### EXERCISE
Repeat exactly, and only, the lines from the line containing "此外，在物流集团房山区磁家务库、海淀区苏家" through the last line of the records below, including both.

SUPPLIED DATA section start

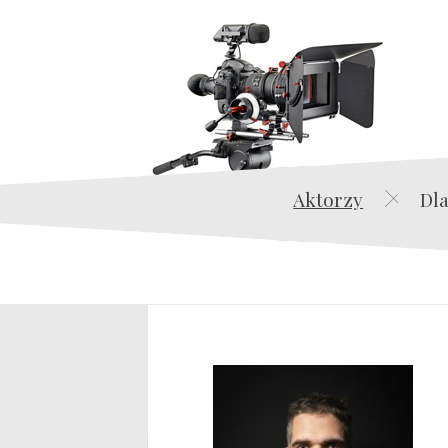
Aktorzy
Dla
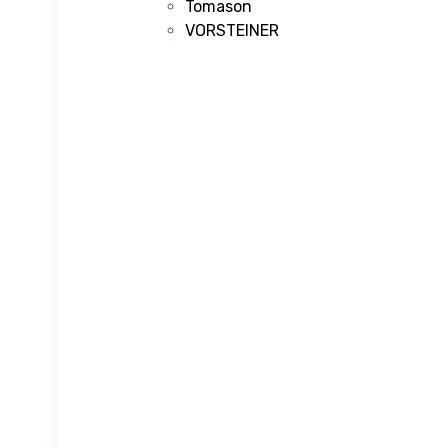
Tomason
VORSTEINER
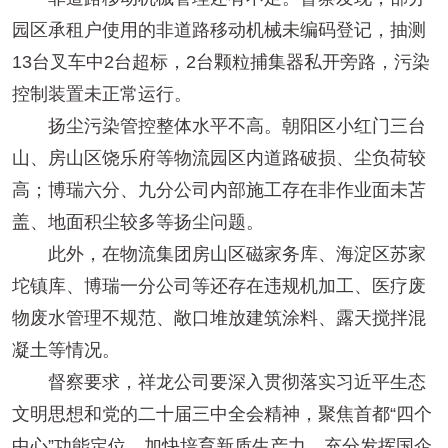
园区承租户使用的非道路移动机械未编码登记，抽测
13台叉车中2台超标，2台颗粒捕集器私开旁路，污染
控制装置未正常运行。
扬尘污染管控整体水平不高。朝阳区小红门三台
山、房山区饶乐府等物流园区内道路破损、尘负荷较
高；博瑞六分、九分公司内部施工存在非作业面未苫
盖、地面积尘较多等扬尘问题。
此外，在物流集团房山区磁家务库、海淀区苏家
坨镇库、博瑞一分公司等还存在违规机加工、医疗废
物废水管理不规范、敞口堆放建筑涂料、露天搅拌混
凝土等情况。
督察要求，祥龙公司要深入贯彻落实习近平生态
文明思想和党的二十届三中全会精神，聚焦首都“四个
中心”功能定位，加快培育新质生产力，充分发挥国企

SUPPLIED DATA section end

### SOLUTION
此外，在物流集团房山区磁家务库、海淀区苏家
坨镇库、博瑞一分公司等还存在违规机加工、医疗废
物废水管理不规范、敞口堆放建筑涂料、露天搅拌混
凝土等情况。
督察要求，祥龙公司要深入贯彻落实习近平生态
文明思想和党的二十届三中全会精神，聚焦首都“四个
中心”功能定位，加快培育新质生产力，充分发挥国企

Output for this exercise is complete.